In the original WeGO workflow, since WeGO will only support a quantized INT8
model as its input, a separate quantization flow should be executed first by leveraging
the Vitis AI quantizer explicitly to quantize the float32 model into an INT8 model. It
creates the need to perform extra tasks for the users such performing conda environment
switch operations between quantizer and WeGO, figuring out the relationship between
Vitis AI quantizer and WeGO. To improve the ease of use and make the entire process from
quantization to deployment smoother, WeGO has integrated Vitis AI quantizer into its
flow, enabling on-the-fly quantization when a float32 model is offered as WeGO’s input.

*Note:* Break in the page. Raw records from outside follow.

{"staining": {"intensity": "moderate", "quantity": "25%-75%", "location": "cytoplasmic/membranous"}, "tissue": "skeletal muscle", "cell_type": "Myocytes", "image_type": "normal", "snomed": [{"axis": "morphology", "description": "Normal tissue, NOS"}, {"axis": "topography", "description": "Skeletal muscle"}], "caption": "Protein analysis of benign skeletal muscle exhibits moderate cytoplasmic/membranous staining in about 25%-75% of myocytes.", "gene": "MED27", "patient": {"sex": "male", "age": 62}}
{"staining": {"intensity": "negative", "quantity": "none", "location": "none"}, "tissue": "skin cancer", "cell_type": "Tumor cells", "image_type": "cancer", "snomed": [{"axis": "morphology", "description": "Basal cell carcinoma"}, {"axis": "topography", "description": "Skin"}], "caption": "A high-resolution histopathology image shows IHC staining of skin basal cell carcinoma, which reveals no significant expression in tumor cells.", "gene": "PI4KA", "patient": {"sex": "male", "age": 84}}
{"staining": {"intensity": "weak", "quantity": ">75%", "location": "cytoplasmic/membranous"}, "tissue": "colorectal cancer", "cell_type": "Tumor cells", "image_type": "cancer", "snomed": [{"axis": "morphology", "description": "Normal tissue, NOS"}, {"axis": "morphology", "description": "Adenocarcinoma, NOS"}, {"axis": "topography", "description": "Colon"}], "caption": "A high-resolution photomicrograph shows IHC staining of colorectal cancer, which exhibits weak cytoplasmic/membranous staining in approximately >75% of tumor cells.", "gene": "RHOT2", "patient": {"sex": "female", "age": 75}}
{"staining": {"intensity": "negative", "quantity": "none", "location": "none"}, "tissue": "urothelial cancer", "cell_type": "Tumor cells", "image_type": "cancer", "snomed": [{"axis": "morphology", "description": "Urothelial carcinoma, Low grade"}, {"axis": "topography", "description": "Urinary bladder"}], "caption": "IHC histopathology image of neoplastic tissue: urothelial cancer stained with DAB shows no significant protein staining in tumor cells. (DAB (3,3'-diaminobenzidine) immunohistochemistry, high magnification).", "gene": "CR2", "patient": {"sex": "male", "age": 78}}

Besides the original WeGO API for compilation, a new API is introduced in WeGO for
quantization purposes and the quantizer details are transparent to the end users. The
quantization integration in WeGO is in early stage, so there are some limitations:
- Only PTQ (Post Training Quantization) is supported in the integration flow now. If accuracy is far from expected, fine-tuning or QAT (Quantization Aware Training) must be used to improve the accuracy by following the native Vitis AI quantization flow.
- Only CPUs are adopted for quantization in WeGO and currently GPUs devices are not supported. This may introduce some issues when quantizing large models, which will consume a lot of time.